## Try it
Among the entries below, tally each line in which the word "left" is found, then state the tally alone.

## Data shown
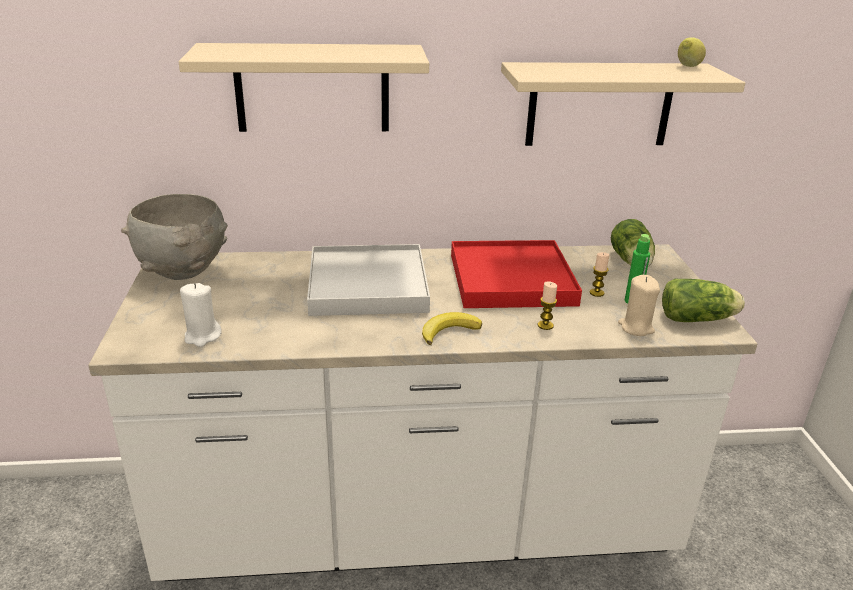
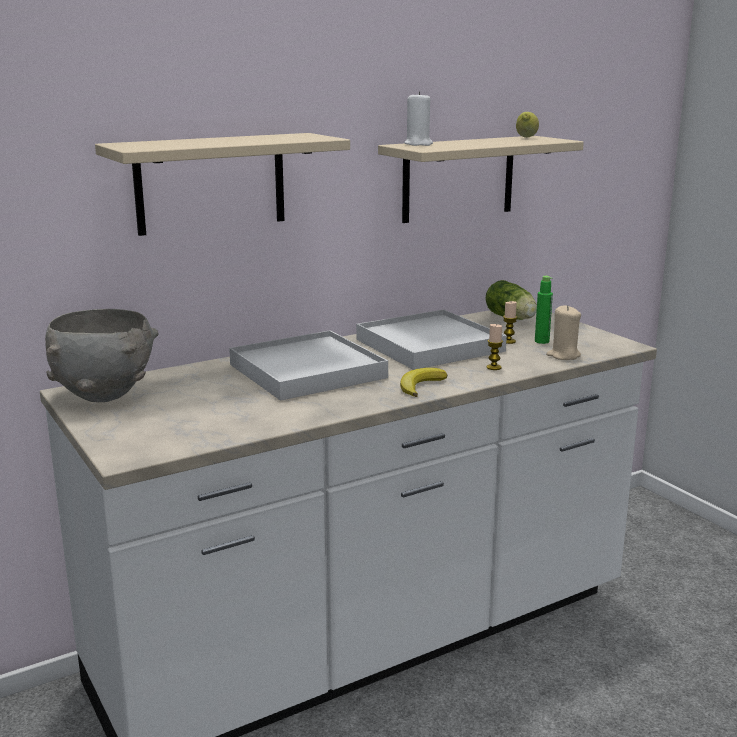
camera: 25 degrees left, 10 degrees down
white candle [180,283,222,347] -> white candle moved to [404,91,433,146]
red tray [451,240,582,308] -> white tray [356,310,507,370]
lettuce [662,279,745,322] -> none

* * *

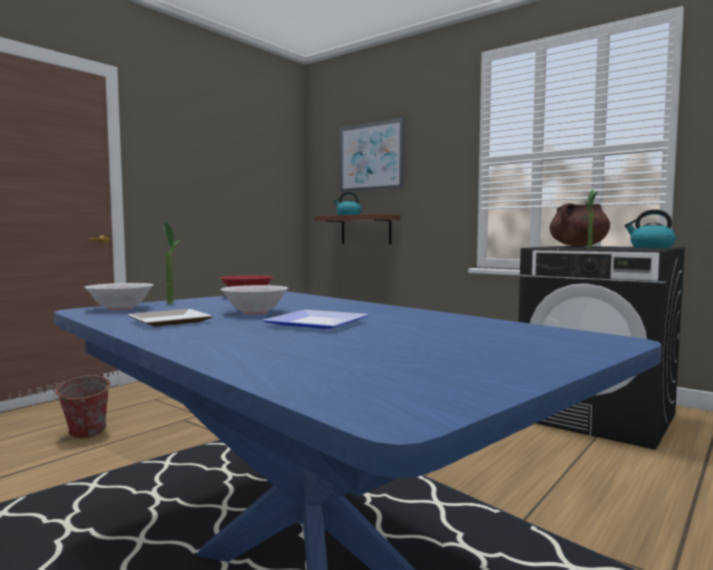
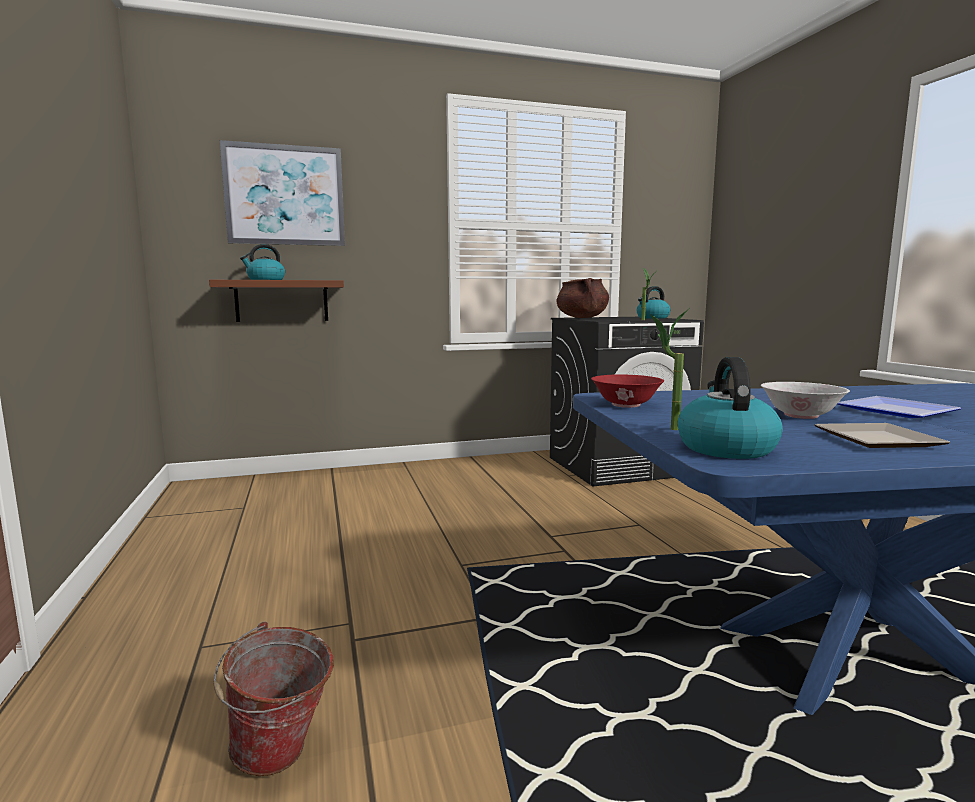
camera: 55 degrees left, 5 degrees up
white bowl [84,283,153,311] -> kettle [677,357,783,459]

## Problem solution
2